Background

Chimeric antigen receptor (CAR) T cells targeting CD19 have achieved great clinical responses in patients with relapsed or refractory acute B lymphoblastic leukemia (R/R B-ALL). However, severe adverse events such as cytokine release syndrome (CRS) and neurotoxicity restrict it to further application. Tocilizumab against human interleukin-6 (IL-6) receptor is a common treatment for CAR-T cell therapy associated cytokine release syndrome. Corticosteroids are used when remission is not reached after the application of tocilizumab as well as neurotoxicity occurs, according to the guidance. However, their suitable timing still remains unclear when taking their efficacy and side effects into consideration.

Methods:

From January 2016 to July 2020, in our phase 1/2 clinical trials (NCT02965092、NCT04008251), 55 patients with R/R B-ALL were enrolled and injected with anti-CD19 CAR-T cells. Clinical laboratory tests on day 0、4、7、10、14、21、28 after infusion as well as endpoints、adverse events and treatment were recorded.

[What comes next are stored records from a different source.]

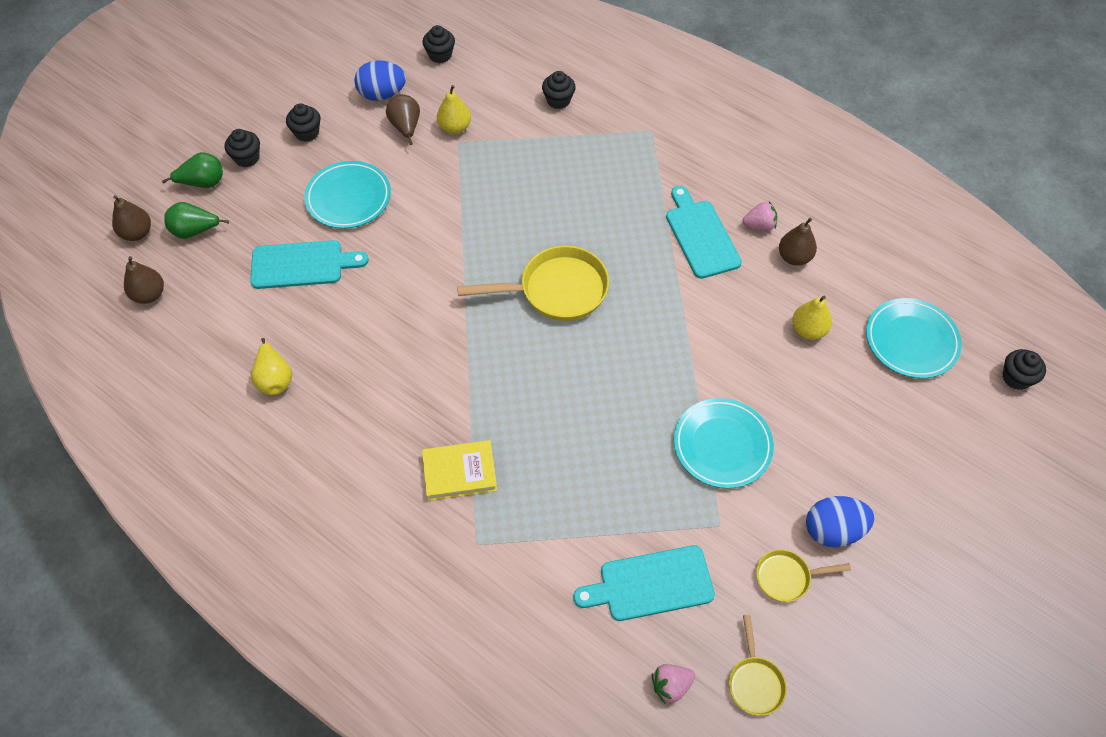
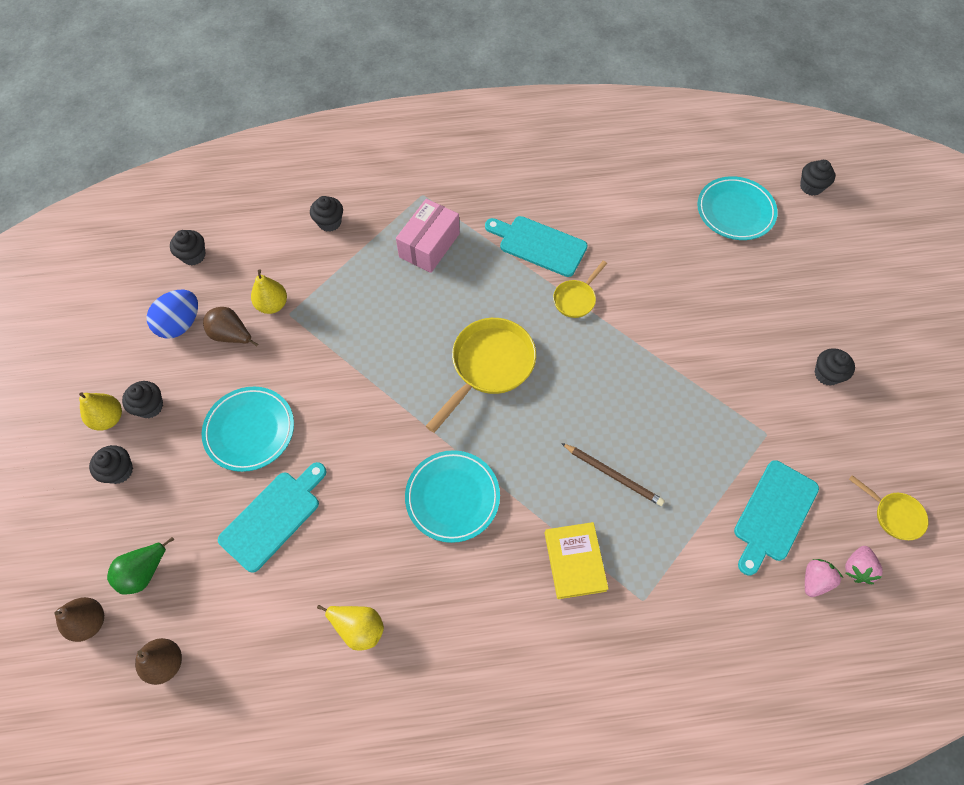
camera: 45 degrees left, 5 degrees up
(203, 183) = (102, 525): green pear -> none
(459, 472) = (574, 561): yellow book -> yellow book turned 45 degrees counterclockwise
(558, 443) = (613, 475): none -> brown pencil
(613, 171) = (429, 245): none -> pink box
(722, 445) = (710, 379): turquoise plate -> turquoise plate (452, 497)
(759, 225) = (567, 207): pink strawberry -> pink strawberry (814, 580)
(787, 577) = (837, 430): yellow pan -> yellow pan (576, 299)
(794, 257) = (611, 212): brown pear -> none
(808, 330) = (673, 255): yellow pear -> yellow pear (109, 418)
(833, 530) = (827, 374): blue egg -> black cupcake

CRS and neurotoxicity were graded according to American Society for Transplantation and Cellular Therapy (ASTCT),and infection severity was classified as mild, moderate, severe, life-threatening, or fatal. (Young et al. Biol Blood Marrow Transplant 2016; 22:359-70.)

Patients were assigned to four cohorts based on the fold change of IL-6 and the use of Tocilizumab. We defined fold change as the ratio of peak before Tocilizumab given to baseline in Tocilizumab group and the ratio of peak within 28 days to baseline in non- Tocilizumab group. According to the statistics, two groups were separated into high level (fold change over 5) and low level (fold change below 5), respectively.

Wilcoxon tests、Log-rank tests and Fisher's exact tests were used to analyze statistics in GraphPad Prism 9.

Results:

During the observation period of 28-day-postinfusion, the use of Tocilizumab or corticosteroids did not significantly reduce the response rate or increase infectious risk (P>0.99, P=0.052). Doing a median follow-up of 7 months, the use of corticosteroids was significantly associated with shorter overall survival (OS) and progression-free survival (PFS), while it did not appear when Tocilizumab was applied alone. In addition, significantly fold change of IL-6, IL-10 were observed among subjects suffering cytokine release syndrome before the use of Tocilizumab or corticosteroids and higher levels of TNF-α were observed in 3 subjects with mild neurotoxicity (P=0.0002, P<0.0001, P=0.0004).

In high level group, patients treated with Tocilizumab had mild CRS limiting to grade 1-2, with shorter duration of CRS (median=5) than non-Tocilizumab (median=6) , though it is without significant difference (P=0.874).

In low level group, the use of Tocilizumab is associated with shorter PFS(P=0.0275)as well as severe cytokine release syndrome. Two patients developed grade 4 CRS after infusing Tocilizumab,with apparently increased level of IL-10 (fold change=200) or IFN-γ (fold change=114.24).

Neurotoxicity occurred in four patients in Tocilizumab group, and their IL-6 levels increased significantly after treatment, reaching an average peak of 1000pg/ml (157-22001.9). No neurotoxicity were observed in non-Tocilizumab group.

Conclusion:

Our study demonstrate that severe and persistent CRS could be avoided by applying Tocilizumab when IL-6 has increased over 5-fold from baseline. Tocilizumab is not recommended to use with little change of IL-6 because it fails to suppress the inflammatory response, and may trigger the activation of other cytokines and accelerate the progress of disease recurrence in patients.

Although corticosteroids were associated with relapse, we still suggested that corticosteroids should be administrated to antagonize neurotoxicity with symptoms and significantly increased IL-6 levels after the infusion of Tocilizumab.

Disclosures

No relevant conflicts of interest to declare.